By Chlotrudis Independent Film Society
Rating: 2 cats
Director: Christian Linahan
Starring: Iwa Moto | Mercedes Cabral | Nicholas Varela | Will Devaughn
Country: philippines
Year: 2013
Running time: 110
IMDB: http://www.imdb.com/title/tt2529204/combined
Kyle says: “The international premiere of ABERYA (meaning ‘malfunction’ in Tagalog) was one of five offerings of the New York Asian Film Festival in a series labeled ‘Manila Chronicles: The New Filipino Cinema.’ It is more interesting for its aims than its accomplishments, but is worth seeing for its four overlapping tales of yearnings by Filipino young people to find a place in the cosmos.
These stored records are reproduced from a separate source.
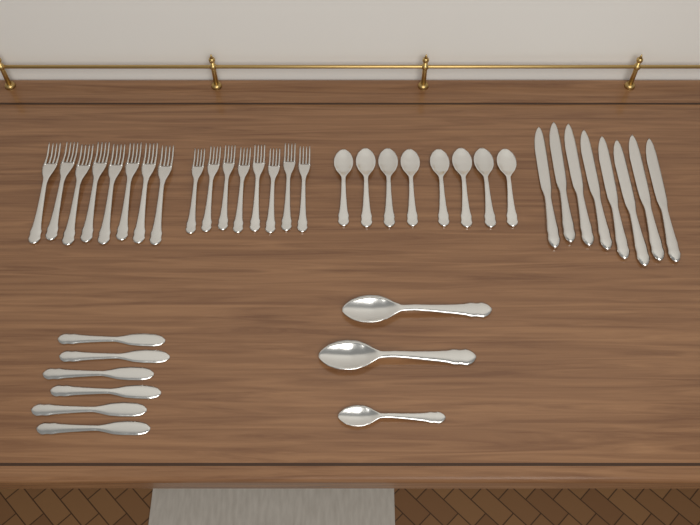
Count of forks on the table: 16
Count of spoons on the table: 11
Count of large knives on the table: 8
It is set in Cebu, Queen City of the South in the Philippines, and marks the directorial debut of Christian Linaban, whose next feature I look forward to. First up is the handsome champion boxer named Lourd, who narcissistically enjoys his own physical perfection as he chronicles for us how he pursues a different girl each evening. On Saturday he proposes to Eden, who is the subject of the fourth section, but calls off the wedding on Sunday when he meets Angel, who is the second narrator and a former nun turned prostitute. She meets and has a drug-induced episode of delirium with Mike, subject of the third sequence, a stammering drug dealing politician’s son not fluent in Tagalog, whose products are all referentially named for BACK TO THE FUTURE (Delorean, McFly), who is looking forward to travel through time and rebirth in fire. Eden is a social climbing wannabe and reluctant porn star lying in wait for the right man, who is definitely not Lourd. His lengthy self-indulgent conversation with the camera will likely try the patience of most viewers and fail to lure them back into the story, which is also
irritating in its discussion of purification through religious pursuit and close-ups of religious artifacts. And time travel through massive doses of drugs is a little too easy. One perks up briefly for the line: ‘When freedom is terrifying, freedom fighters are terrorists.’ Also for the car crash at the end, which serves as a metaphor for the entire film. If only this film came anywhere close to the expectations engendered by the NYAFF program book: ‘ABERYA is a bootleg green screen head trip into the depths of a post-colonial hangover, a primal ritual song of people starved for love and salvation. It’s about a city just out of the jungle, still teetering on the high-wire between religious piety and primal savagery.’ 2 cats
“Seen Monday, July 1, 2013, New York Asian Film Festival at the Walter Reade Theater, Film Society of Lincoln Center, New York.”